Recorded information>
+ + + +

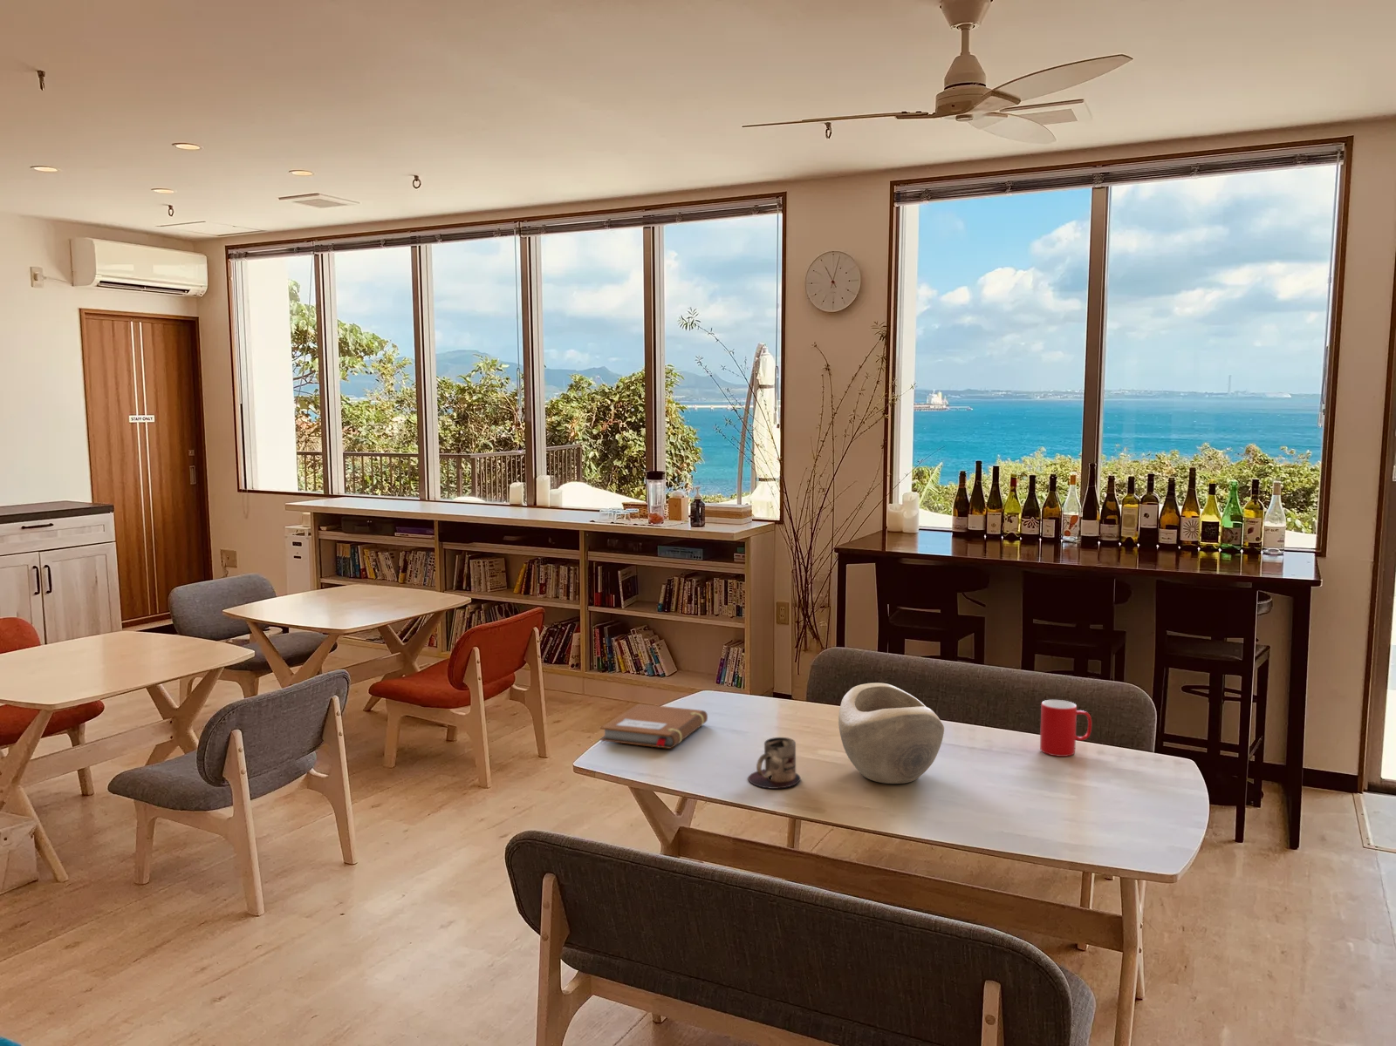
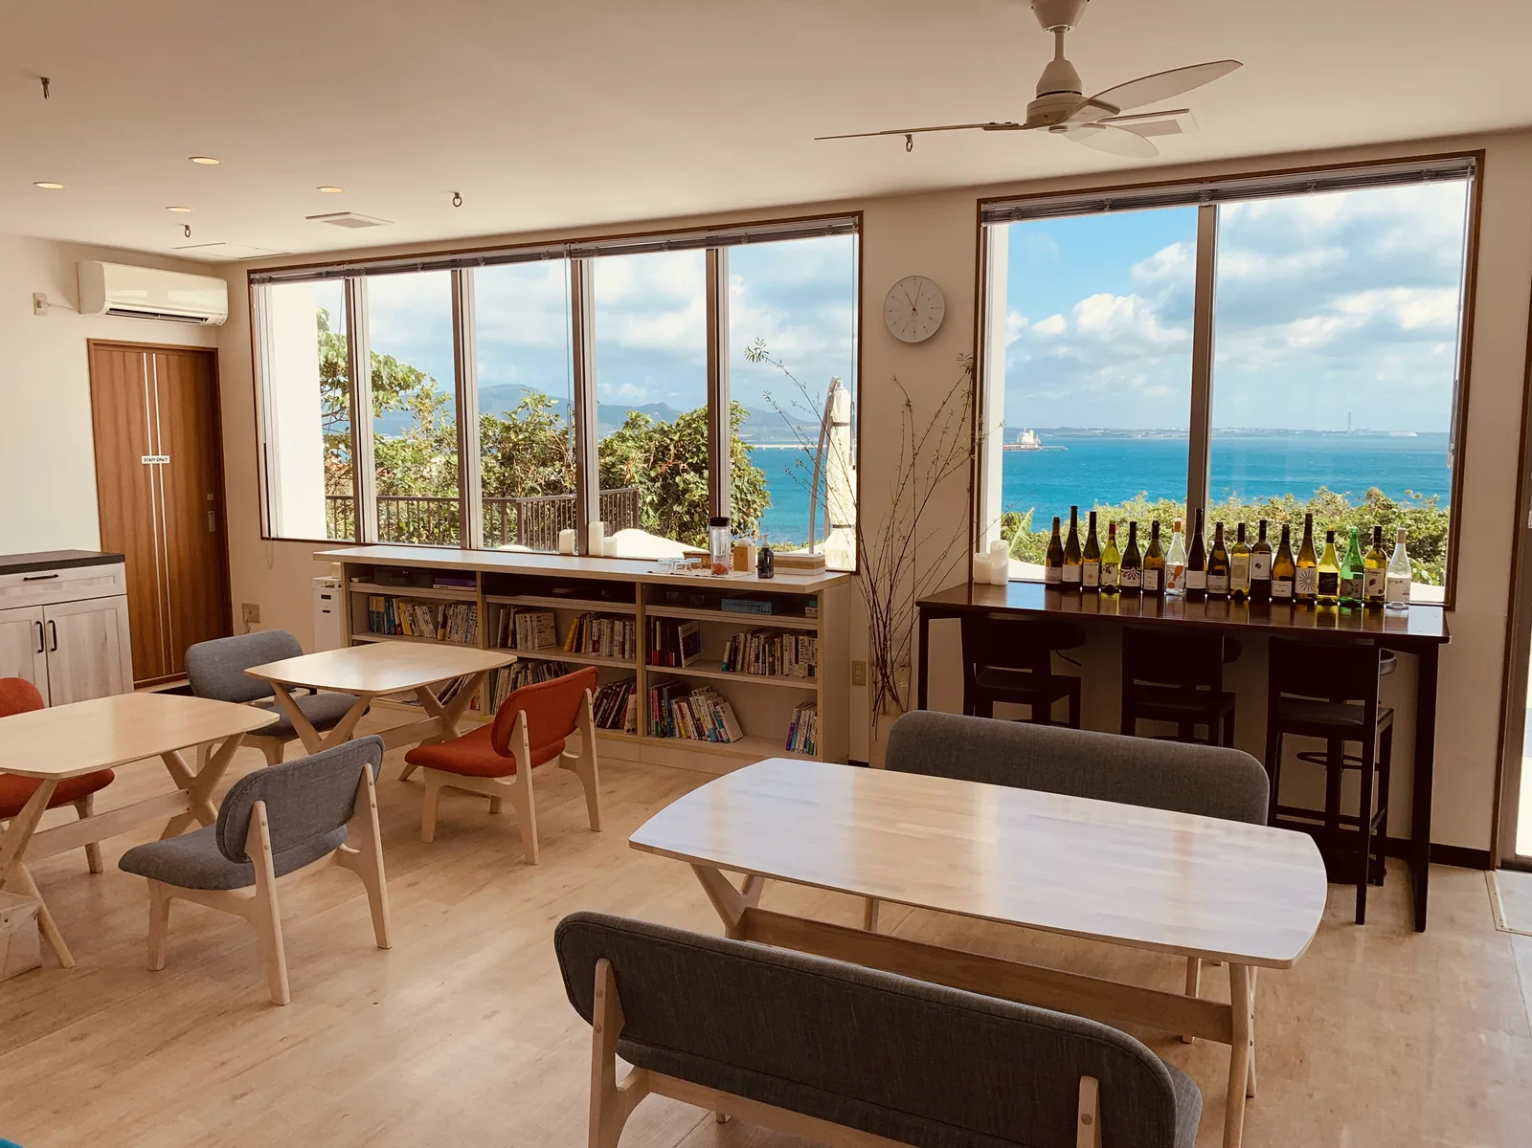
- cup [1039,699,1093,757]
- notebook [599,702,709,749]
- decorative bowl [838,681,945,785]
- mug [746,736,801,790]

+ + + +

Task directions> Restate the listing above word for word, and skip the pictures.

Your solution>
- cup [1039,699,1093,757]
- notebook [599,702,709,749]
- decorative bowl [838,681,945,785]
- mug [746,736,801,790]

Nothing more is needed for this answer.